A brutal encounter between inmates and state security forces on the said date left dozens of prisoners dead.

Official accounts put the number of fatalities at 31, but credible sources indicated a number above the figure.

To date, no ordinary member of the public knew where the prisoners were buried, and the killers were never brought to justice.

In what appears a sinister cover up of the lethal act of the security forces, government accused the main opposition, All People’s Congress to have incited the riots that led to the deaths.

Instead of targeting the killers, key opposition figures were arrested and slammed with police charges.

Many of them are in law courts while others remain behind bars.

The resentment nursed by the people of Sierra Leone bubbled and flared up in two major communities, Lunsar and Tombo towns in the north-western and western-rural regions respectively.

Security in the two communities was brought to a sudden halt when the youths had it hot with the police.

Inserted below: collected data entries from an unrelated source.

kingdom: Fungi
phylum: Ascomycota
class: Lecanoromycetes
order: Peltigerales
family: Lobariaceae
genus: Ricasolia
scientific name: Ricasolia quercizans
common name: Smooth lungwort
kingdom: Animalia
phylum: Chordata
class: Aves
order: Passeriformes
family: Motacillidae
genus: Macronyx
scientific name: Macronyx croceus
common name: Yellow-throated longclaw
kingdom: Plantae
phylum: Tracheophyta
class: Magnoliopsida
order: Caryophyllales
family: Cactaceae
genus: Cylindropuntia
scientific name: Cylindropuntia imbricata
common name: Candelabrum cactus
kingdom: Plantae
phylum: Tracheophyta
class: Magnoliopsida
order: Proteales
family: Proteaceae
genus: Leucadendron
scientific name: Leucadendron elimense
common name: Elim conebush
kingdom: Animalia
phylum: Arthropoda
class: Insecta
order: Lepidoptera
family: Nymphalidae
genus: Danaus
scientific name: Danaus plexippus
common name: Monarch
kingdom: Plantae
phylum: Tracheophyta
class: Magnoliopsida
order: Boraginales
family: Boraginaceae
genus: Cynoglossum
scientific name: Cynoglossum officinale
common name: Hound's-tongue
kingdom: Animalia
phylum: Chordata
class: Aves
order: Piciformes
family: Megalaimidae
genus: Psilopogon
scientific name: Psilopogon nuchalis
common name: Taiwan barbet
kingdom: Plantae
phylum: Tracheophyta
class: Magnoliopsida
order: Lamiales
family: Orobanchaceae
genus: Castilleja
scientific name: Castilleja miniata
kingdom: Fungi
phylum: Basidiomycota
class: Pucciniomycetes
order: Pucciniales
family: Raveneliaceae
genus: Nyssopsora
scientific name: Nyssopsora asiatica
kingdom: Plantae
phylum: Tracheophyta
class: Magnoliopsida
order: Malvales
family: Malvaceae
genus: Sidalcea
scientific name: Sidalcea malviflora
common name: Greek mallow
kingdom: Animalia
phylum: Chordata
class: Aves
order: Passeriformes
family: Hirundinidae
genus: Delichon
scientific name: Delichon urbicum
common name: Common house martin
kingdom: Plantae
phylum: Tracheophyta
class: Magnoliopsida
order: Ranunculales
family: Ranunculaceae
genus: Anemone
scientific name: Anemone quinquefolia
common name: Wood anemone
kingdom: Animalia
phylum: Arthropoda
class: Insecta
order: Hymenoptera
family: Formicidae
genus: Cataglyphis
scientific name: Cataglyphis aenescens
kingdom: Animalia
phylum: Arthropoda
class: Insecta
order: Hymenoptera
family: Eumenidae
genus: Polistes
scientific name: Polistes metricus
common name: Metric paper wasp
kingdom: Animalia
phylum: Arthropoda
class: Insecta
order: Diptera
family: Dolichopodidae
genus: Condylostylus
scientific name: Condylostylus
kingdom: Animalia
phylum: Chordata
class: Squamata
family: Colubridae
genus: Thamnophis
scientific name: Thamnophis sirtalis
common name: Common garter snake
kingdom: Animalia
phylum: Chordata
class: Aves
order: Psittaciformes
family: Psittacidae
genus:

The two communities currently reel of the pains of police brutality.

Civilians again are the wrong end as dozens of them were arrested and arraigned with dozens of police charges.

Some have been granted bail while others languish in cells.

Almost all the incidents share a common feature-state sponsored.

The notorious modus operandi adopted is the provocation of a situation into crisis by a public service agency and then invite the police to come in.

The incident in Makeni is a typical example. It was government-provoked later inviting the police.

Police intervention into such conflicts always is not problem-solving but to cause mayhem on the other side to protect government interest.

As illegal police crackdowns continue, the commission has warned that respect for human dignity and human rights must begin with respect for human life.

It says a society that accords the highest respect for human life is unlikely to turn on itself.

Deprivation of liberty is a serious infringement of human rights.

It is however legitimate when sanctioned by rules and laws which agree with principles of fairness and due process.

Arbitrary arrest and detention without trial cannot be tolerated in a just and democratic society.

The SLP must learn from the TRC report to make a fundamental point.